‘North by Northwest’ review: Emma Rice makes a playful adaptation of a Hitchcock classic
Adapting a beloved film for the theatre is treacherous territory, especially when the film was directed by Alfred Hitchcock. North by Northwest is one the most celebrated and recognisable movies from the Master of Suspense, but director Emma Rice took up the challenge with her trademark enthusiasm and light-heartedness, and she’s turned it into a play that is fizzing with silliness and energy.
The story is a notoriously twisty one. Roger Thornhill, an innocuous adman in New York, becomes caught up in a game of high-stakes Cold War intrigue when he is mistaken for a non-existent American operative named George Kaplan. Chased by mysterious foreign enemies, he becomes involved with an alluring woman named Eve Kendall, who is either the only person he can trust or the last person he can trust.
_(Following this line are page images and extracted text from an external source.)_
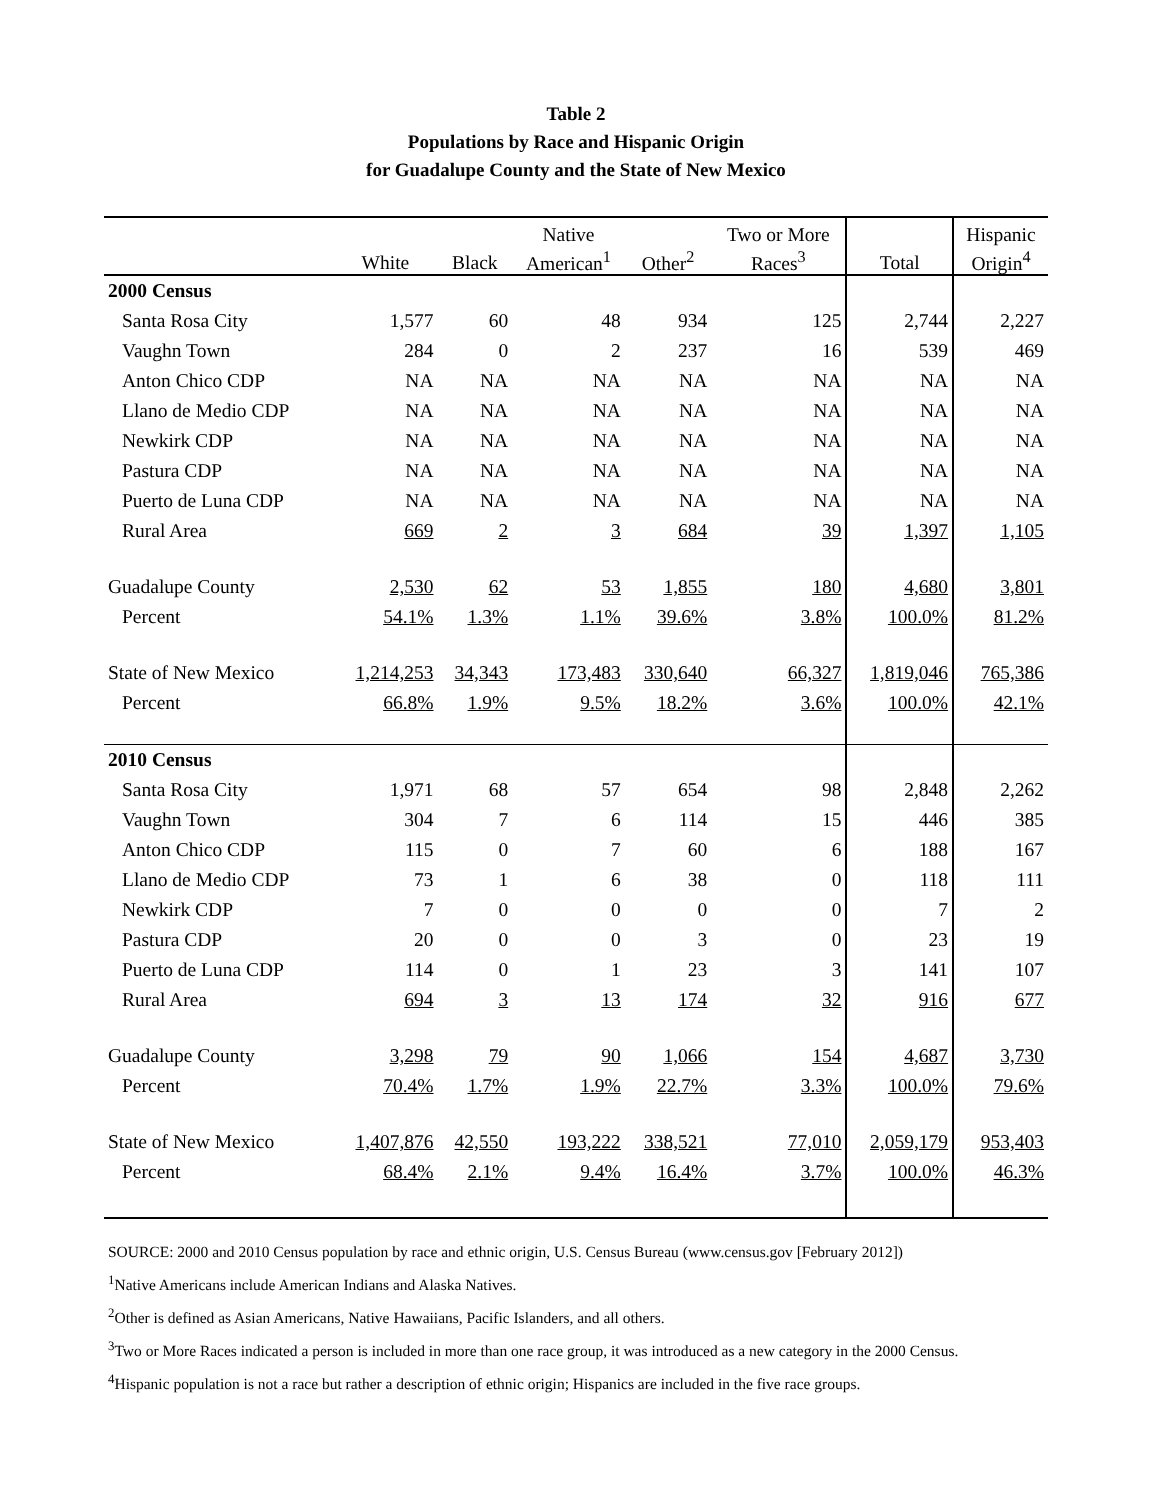Table 2
Populations by Race and Hispanic Origin
for Guadalupe County and the State of New Mexico
| | | | Native | | Two or More | | Hispanic |
| --- | --- | --- | --- | --- | --- | --- | --- |
| | White | Black | American<sup>1</sup> | Other<sup>2</sup> | Races<sup>3</sup> | Total | Origin<sup>4</sup> |
| 2000 Census | | | | | | | |
| Santa Rosa City | 1,577 | 60 | 48 | 934 | 125 | 2,744 | 2,227 |
| Vaughn Town | 284 | 0 | 2 | 237 | 16 | 539 | 469 |
| Anton Chico CDP | NA | NA | NA | NA | NA | NA | NA |
| Llano de Medio CDP | NA | NA | NA | NA | NA | NA | NA |
| Newkirk CDP | NA | NA | NA | NA | NA | NA | NA |
| Pastura CDP | NA | NA | NA | NA | NA | NA | NA |
| Puerto de Luna CDP | NA | NA | NA | NA | NA | NA | NA |
| Rural Area | 669 | 2 | 3 | 684 | 39 | 1,397 | 1,105 |
| Guadalupe County | 2,530 | 62 | 53 | 1,855 | 180 | 4,680 | 3,801 |
| Percent | 54.1% | 1.3% | 1.1% | 39.6% | 3.8% | 100.0% | 81.2% |
| State of New Mexico | 1,214,253 | 34,343 | 173,483 | 330,640 | 66,327 | 1,819,046 | 765,386 |
| Percent | 66.8% | 1.9% | 9.5% | 18.2% | 3.6% | 100.0% | 42.1% |
| 2010 Census | | | | | | | |
| Santa Rosa City | 1,971 | 68 | 57 | 654 | 98 | 2,848 | 2,262 |
| Vaughn Town | 304 | 7 | 6 | 114 | 15 | 446 | 385 |
| Anton Chico CDP | 115 | 0 | 7 | 60 | 6 | 188 | 167 |
| Llano de Medio CDP | 73 | 1 | 6 | 38 | 0 | 118 | 111 |
| Newkirk CDP | 7 | 0 | 0 | 0 | 0 | 7 | 2 |
| Pastura CDP | 20 | 0 | 0 | 3 | 0 | 23 | 19 |
| Puerto de Luna CDP | 114 | 0 | 1 | 23 | 3 | 141 | 107 |
| Rural Area | 694 | 3 | 13 | 174 | 32 | 916 | 677 |
| Guadalupe County | 3,298 | 79 | 90 | 1,066 | 154 | 4,687 | 3,730 |
| Percent | 70.4% | 1.7% | 1.9% | 22.7% | 3.3% | 100.0% | 79.6% |
| State of New Mexico | 1,407,876 | 42,550 | 193,222 | 338,521 | 77,010 | 2,059,179 | 953,403 |
| Percent | 68.4% | 2.1% | 9.4% | 16.4% | 3.7% | 100.0% | 46.3% |
SOURCE: 2000 and 2010 Census population by race and ethnic origin, U.S. Census Bureau (www.census.gov [February 2012])
<sup>1</sup> Native Americans include American Indians and Alaska Natives.
<sup>2</sup> Other is defined as Asian Americans, Native Hawaiians, Pacific Islanders, and all others.
<sup>3</sup> Two or More Races indicated a person is included in more than one race group, it was introduced as a new category in the 2000 Census.
<sup>4</sup> Hispanic population is not a race but rather a description of ethnic origin; Hispanics are included in the five race groups.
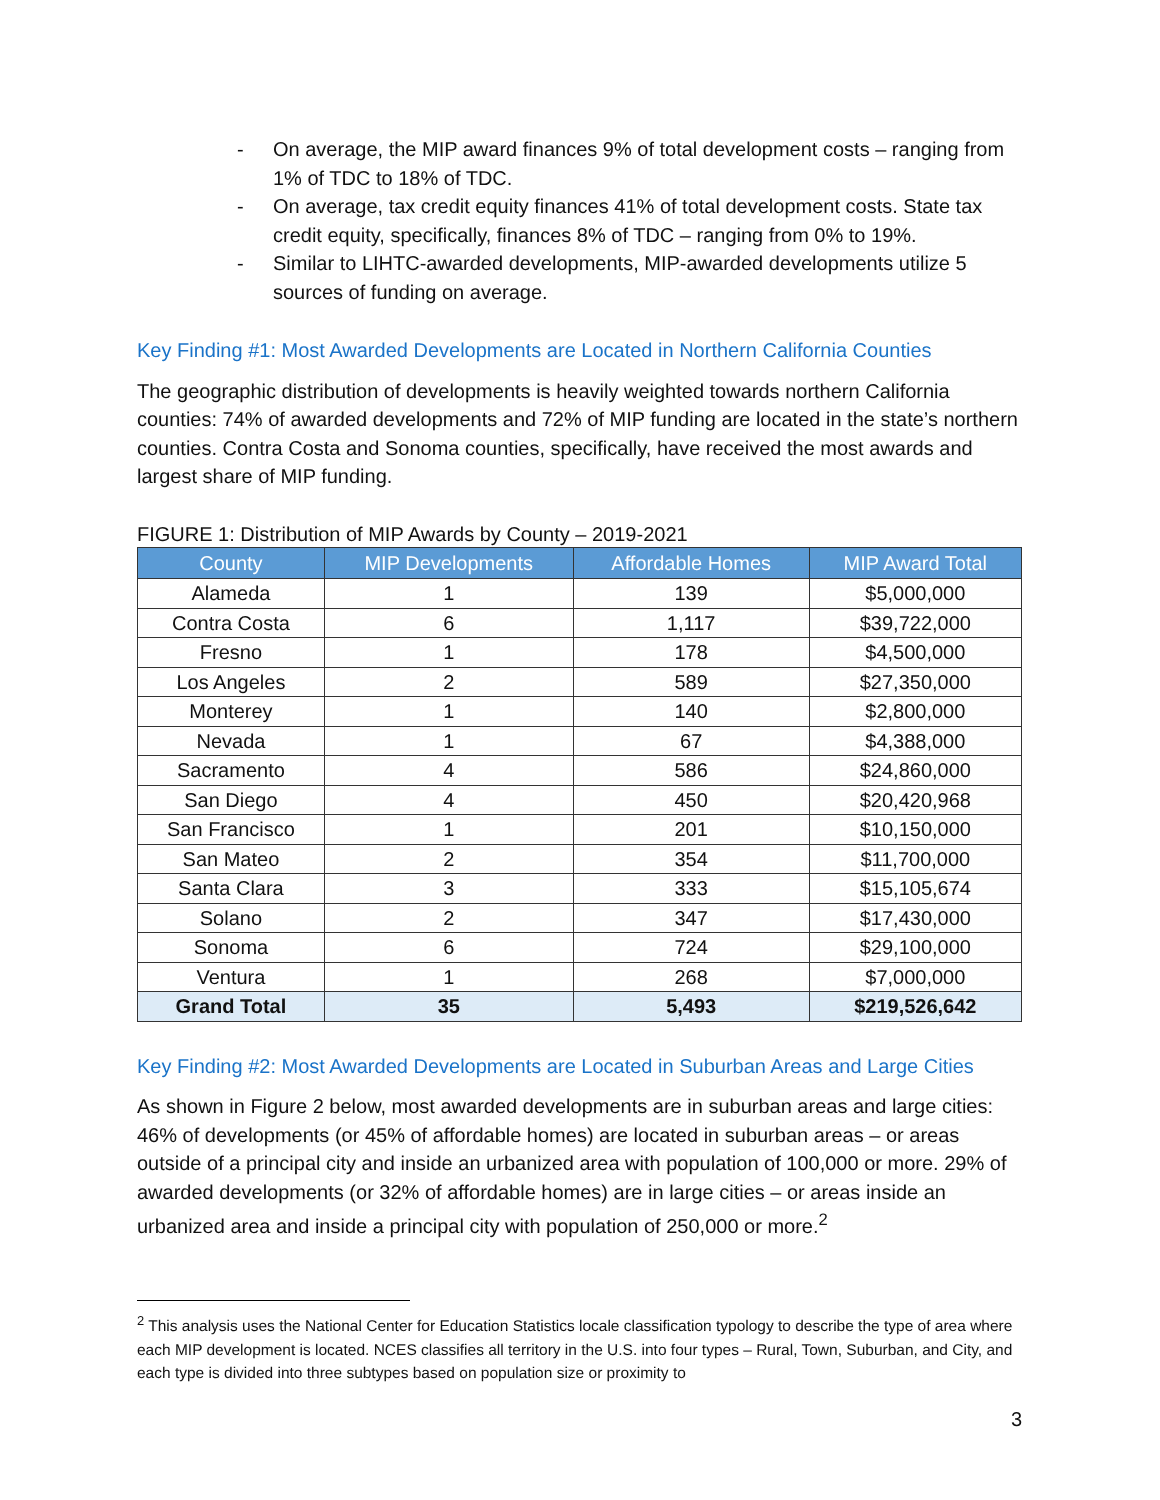- On average, the MIP award finances 9% of total development costs – ranging from 1% of TDC to 18% of TDC.
- On average, tax credit equity finances 41% of total development costs. State tax credit equity, specifically, finances 8% of TDC – ranging from 0% to 19%.
- Similar to LIHTC-awarded developments, MIP-awarded developments utilize 5 sources of funding on average.
Key Finding #1: Most Awarded Developments are Located in Northern California Counties
The geographic distribution of developments is heavily weighted towards northern California counties: 74% of awarded developments and 72% of MIP funding are located in the state’s northern counties. Contra Costa and Sonoma counties, specifically, have received the most awards and largest share of MIP funding.
FIGURE 1: Distribution of MIP Awards by County – 2019-2021
| County | MIP Developments | Affordable Homes | MIP Award Total |
| --- | --- | --- | --- |
| Alameda | 1 | 139 | $5,000,000 |
| Contra Costa | 6 | 1,117 | $39,722,000 |
| Fresno | 1 | 178 | $4,500,000 |
| Los Angeles | 2 | 589 | $27,350,000 |
| Monterey | 1 | 140 | $2,800,000 |
| Nevada | 1 | 67 | $4,388,000 |
| Sacramento | 4 | 586 | $24,860,000 |
| San Diego | 4 | 450 | $20,420,968 |
| San Francisco | 1 | 201 | $10,150,000 |
| San Mateo | 2 | 354 | $11,700,000 |
| Santa Clara | 3 | 333 | $15,105,674 |
| Solano | 2 | 347 | $17,430,000 |
| Sonoma | 6 | 724 | $29,100,000 |
| Ventura | 1 | 268 | $7,000,000 |
| Grand Total | 35 | 5,493 | $219,526,642 |
Key Finding #2: Most Awarded Developments are Located in Suburban Areas and Large Cities
As shown in Figure 2 below, most awarded developments are in suburban areas and large cities: 46% of developments (or 45% of affordable homes) are located in suburban areas – or areas outside of a principal city and inside an urbanized area with population of 100,000 or more. 29% of awarded developments (or 32% of affordable homes) are in large cities – or areas inside an urbanized area and inside a principal city with population of 250,000 or more.<sup>2</sup>
<sup>2</sup> This analysis uses the National Center for Education Statistics locale classification typology to describe the type of area where each MIP development is located. NCES classifies all territory in the U.S. into four types – Rural, Town, Suburban, and City, and each type is divided into three subtypes based on population size or proximity to
3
Hitchcock’s film stars Cary Grant as Thornhill and Eva Marie Saint as Kendall, and it’s oozing with the kind of glamour that defined nearly all of his movies of the period. It is also, crucially, full of big-budget cinematic production values. In one key scene, Thornhill is chased through cornfields by a crop-duster plane. In another, he and Kendall dangle off the side of Mount Rushmore. Replicating this for the theatre seems bound for anticlimax, but luckily, Rice and her creative team were up to the task.
Instead of attempting to mimic the scale of Hitchcock’s film, they went for comedy, making economical use of suitcases by labelling them as the various locations that can’t be easily replicated by theatre set designers. When a car crash is in order, two suitcases collide, one reading ‘POLICE CAR’ and the other ‘CAR’. I won’t spoil what forms the crop-duster or Mount Rushmore take, but suffice it to say that they bring gales of laughter rather than gasps of awe.
Comedy spills from every corner of the show, often acting as decompression points between plot twists. Rice has often incorporated music into her productions, and North by Northwest is no exception. A tender duet between Thornhill (played by Ewan Wardrop) and a police officer is a high point, as is a particularly tense moment in an elevator when everyone bursts into a rendition of ‘Get Happy’. These moments are where the production is at its best — when it steps outside the story and leans into Rice’s whimsy.
One pivotal decision does not coalesce quite as well. The introduction of a narrator called the Professor (played by Katy Owens) can be too tongue-in-cheek for its own good. The goal of the character, presumably, is to make sure the audience is paying attention to and understanding the complex plot, but given that the film and the play have enough wit and pizazz to keep you entertained even if the plot evades you in some scenes, it can feel laboured and even a bit patronising, veering dangerously into panto territory.
In an interview with Far Out, Rice talked about how, when adapting Ernest Lehman’s script, the greatest unexpected treasure trove was the stage directions. “They are laugh-out-loud funny and really beautifully written,” she said, “And I found a way of weaving them in through a narrative voice that I feel is really true to the film but actually gives a really unique piece to the theatre.” It seems likely, then, that the Professor’s lines are drawn largely from these stage directions, which leads to what will probably be a dividing point for audiences. Ultimately, this is an adaptation of Lehman’s script rather than Hitchcock’s film. If you arrive at the theatre without the burden of reverence for the movie, you may well find every creative choice here, including the Professor’s narration, to be spot-on.
There are a few key deviations from the original script that land with varying degrees of success. Creating backstories for the characters, particularly regarding where they were during the war, adds depth to the story. 1959 was barely a decade after the end of the world-splitting conflict, and everyone carried baggage from it in some way. The ending, which I will not spoil, does not work as well. It brings a note of unexpected sincerity to the proceedings, undercutting the delightful sense of fun that lightens the rest of the evening.
As far as the performances go, Rice has kept the cast to a tidy ensemble of six who take on various roles throughout the production. As Thornhill, Wardrop is a charming everyman who fits more into the mould of Jack Lemmon than Cary Grant. As Kendall, Patrycja Kujawska is more age-appropriate than Eva Marie Saint, but there is little chemistry between the leads, which makes the central tension over Eve’s true allegiances far less engaging.
As a whole, the stakes do feel secondary. If the film is a stylish thriller, Rice’s stage adaptation skips right over caper and into farce. There is little suspense to be had but plenty of witty one-liners, comedic musical numbers, and sight gags. Where your preferences lie on this genre spectrum is likely to determine your sentiments when you leave the theatre.
North by Northwest is playing at the York Theatre Royal through April 5th, touring through June 22nd.